High-density polyethylene is abundant in the United States, and it’s from this mouthful that Loll Designs creates its durable and fashionable outdoor furniture designs. A simpler way to think of this material is as easy as opening up your fridge: Loll Designs furniture is made mostly out of recycled single-use plastic milk jugs. The company estimates about eight milk jugs go into each pound of weight in any given Loll chair. The material that’s made from these milk jugs is recyclable in itself, and the color is extruded in manufacturing so there’s no paint or finish to chip off or even fade much.

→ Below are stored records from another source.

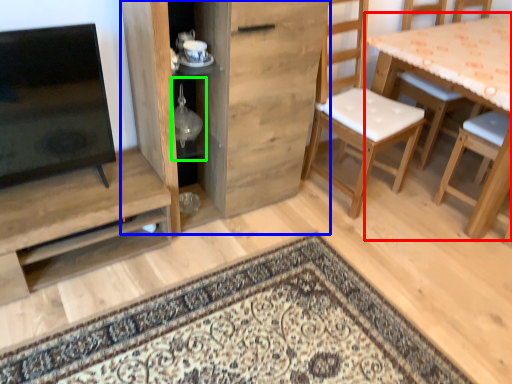
Question: Considering the real-world distances, which object is farthest from table (highlighted by a red box)? cabinetry (highlighted by a blue box) or shelf (highlighted by a green box)?

Choices:
 (A) cabinetry
 (B) shelf

Answer: (B)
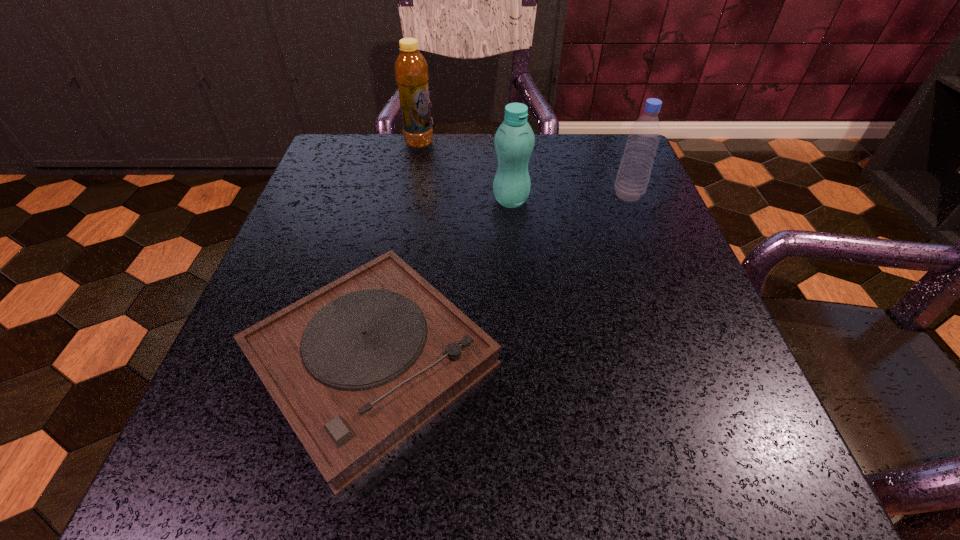
Locate an element on the screen. The image size is (960, 540). object at the near edge is located at coordinates (357, 367).

Image resolution: width=960 pixels, height=540 pixels. I want to click on object that is at the left edge, so click(x=357, y=367).

Find the location of a particular element. The width and height of the screenshot is (960, 540). object present at the right edge is located at coordinates [633, 175].

I want to click on object that is at the near left corner, so click(357, 367).

At what (x,y) coordinates should I click in order to perform the action: click on object at the far right corner. Please return your answer as a coordinate pair (x, y). Looking at the image, I should click on [x=633, y=175].

In the image, there is a desktop. Find the location of `vacant space at the far edge`. vacant space at the far edge is located at coordinates (429, 167).

I want to click on vacant space at the near edge of the desktop, so click(x=627, y=483).

The image size is (960, 540). I want to click on vacant space at the left edge, so click(x=217, y=416).

Locate an element on the screen. The width and height of the screenshot is (960, 540). vacant space at the right edge of the desktop is located at coordinates (649, 361).

You are a GUI agent. You are given a task and a screenshot of the screen. Output one action in this format:
    pyautogui.click(x=<x>, y=<y>)
    Task: Click on the vacant space at the far left corner of the desktop
    The image size is (960, 540).
    Given the screenshot: What is the action you would take?
    pyautogui.click(x=351, y=167)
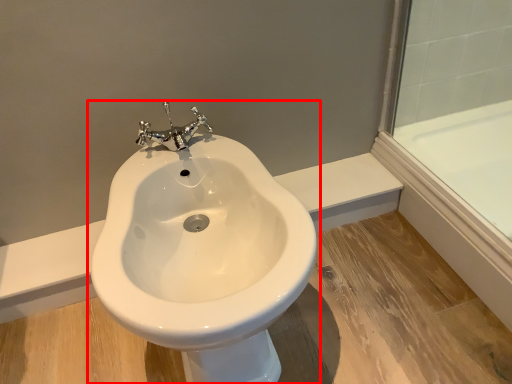
Question: Considering the relative positions of toilet (annotated by the red box) and glass door in the image provided, where is toilet (annotated by the red box) located with respect to the staircase?

Choices:
 (A) left
 (B) right

Answer: (A)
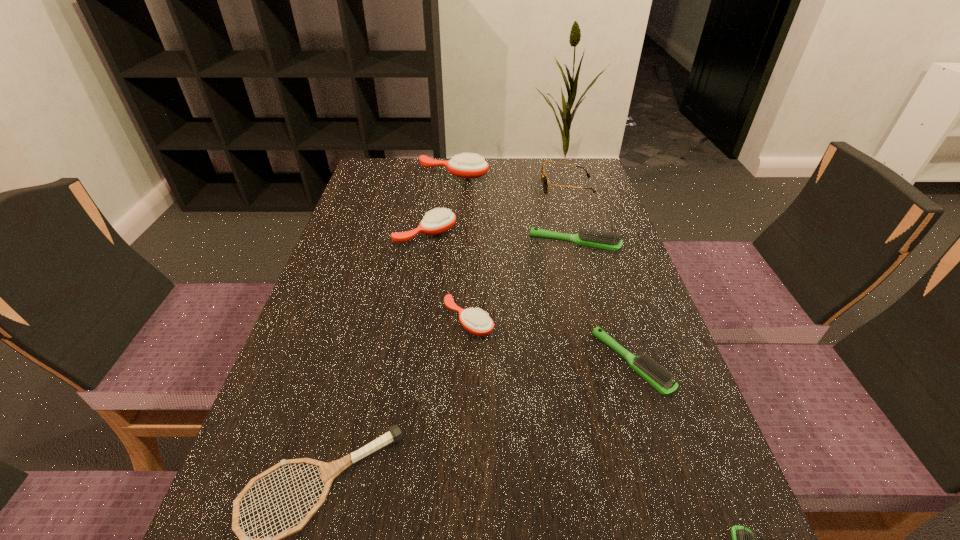
Identify the location of sunglasses at the right edge. (543, 177).

Where is `object that is at the far right corner`? This screenshot has height=540, width=960. object that is at the far right corner is located at coordinates coord(543,177).

You are a GUI agent. You are given a task and a screenshot of the screen. Output one action in this format:
    pyautogui.click(x=<x>, y=<y>)
    Task: Click on the vacant space at the far edge of the desktop
    
    Given the screenshot: What is the action you would take?
    pyautogui.click(x=523, y=185)

Identify the location of free space at the left edge. (408, 202).

Locate an element on the screen. This screenshot has width=960, height=540. blank space at the right edge of the desktop is located at coordinates (609, 359).

Image resolution: width=960 pixels, height=540 pixels. Find the location of `free space at the far left corner of the desktop`. free space at the far left corner of the desktop is located at coordinates (386, 187).

Locate an element on the screen. This screenshot has height=540, width=960. vacant space at the far right corner of the desktop is located at coordinates (602, 183).

Identify the location of free space between the farthest orange hairbrush and the nearest orange hairbrush. (461, 247).

Locate an element on the screen. This screenshot has width=960, height=540. free space between the second farthest light hairbrush and the second smallest orange hairbrush is located at coordinates (528, 299).

Image resolution: width=960 pixels, height=540 pixels. I want to click on vacant point located between the biggest light hairbrush and the second biggest orange hairbrush, so click(x=500, y=239).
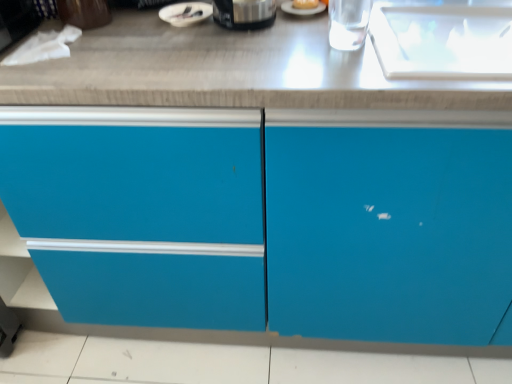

On top of that, Loll donates 1% of gross sales from the Lollygagger collection to environmental charities.
The tech throne of the 2000s has gotten a material update in the Aeron Office Chair‘s latest iteration. This pioneering feat of ergonomics now uses ocean-bound plastics in its body, helping to divert tons of waste from the environment each year. It’s still the supremely comfortable and adjustable task chair with an even more environmentally friendly twist.
The design may be from 1955, but the execution is totally 21st-century. Meet the Ocean series by Mater, crafted from recycled fishnets and hard plastic fished from the ocean. Each chair uses 960 grams (about 2 lbs) of ocean plastic waste. In its facility in Denmark, Mater cleans and shreds used fishing nets which are then processed into pellets, melted and injection-moulded to create the slats on Ocean chairs and tables. The frame is pure steel, and each iteration is designed to be easy to break down into its components for repurposing or recycling if needed.
These brands and many others are helping contribute to solutions in a world increasingly concerned with environmental impacts and sustainability. Good design that’s better for the planet is a win for everyone.